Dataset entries
------------
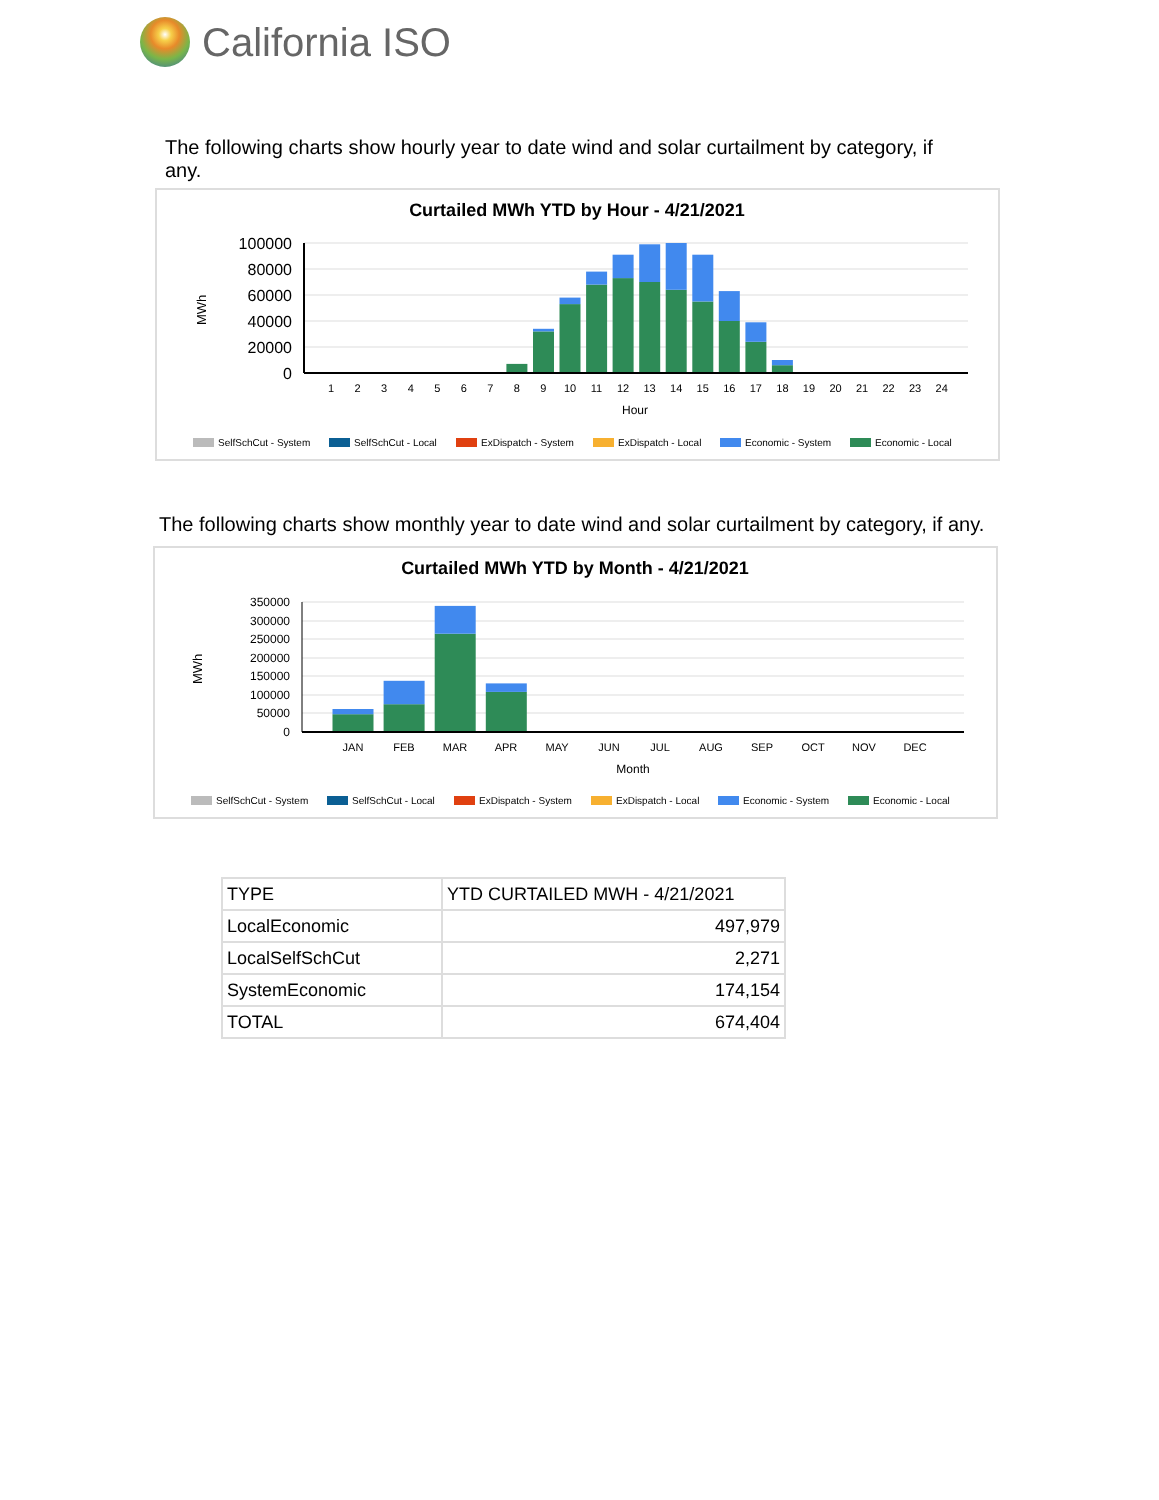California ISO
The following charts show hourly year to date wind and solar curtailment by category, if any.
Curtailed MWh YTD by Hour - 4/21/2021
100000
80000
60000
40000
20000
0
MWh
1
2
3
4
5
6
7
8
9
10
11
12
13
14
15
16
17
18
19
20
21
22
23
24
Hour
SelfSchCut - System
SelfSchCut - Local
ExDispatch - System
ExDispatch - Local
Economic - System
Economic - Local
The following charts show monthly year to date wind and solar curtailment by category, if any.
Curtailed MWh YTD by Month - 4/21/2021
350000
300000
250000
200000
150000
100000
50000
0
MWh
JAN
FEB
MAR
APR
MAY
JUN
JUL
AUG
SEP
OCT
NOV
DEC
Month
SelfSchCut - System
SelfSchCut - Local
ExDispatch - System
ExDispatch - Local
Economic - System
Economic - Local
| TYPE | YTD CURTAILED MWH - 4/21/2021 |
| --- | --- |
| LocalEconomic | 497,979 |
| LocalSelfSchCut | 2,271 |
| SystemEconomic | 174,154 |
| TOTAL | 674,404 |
------------
For the data above, return an exact copy that contains no pictures.

### RESULT
California ISO
The following charts show hourly year to date wind and solar curtailment by category, if any.
Curtailed MWh YTD by Hour - 4/21/2021
100000
80000
60000
40000
20000
0
MWh
1
2
3
4
5
6
7
8
9
10
11
12
13
14
15
16
17
18
19
20
21
22
23
24
Hour
SelfSchCut - System
SelfSchCut - Local
ExDispatch - System
ExDispatch - Local
Economic - System
Economic - Local
The following charts show monthly year to date wind and solar curtailment by category, if any.
Curtailed MWh YTD by Month - 4/21/2021
350000
300000
250000
200000
150000
100000
50000
0
MWh
JAN
FEB
MAR
APR
MAY
JUN
JUL
AUG
SEP
OCT
NOV
DEC
Month
SelfSchCut - System
SelfSchCut - Local
ExDispatch - System
ExDispatch - Local
Economic - System
Economic - Local
| TYPE | YTD CURTAILED MWH - 4/21/2021 |
| --- | --- |
| LocalEconomic | 497,979 |
| LocalSelfSchCut | 2,271 |
| SystemEconomic | 174,154 |
| TOTAL | 674,404 |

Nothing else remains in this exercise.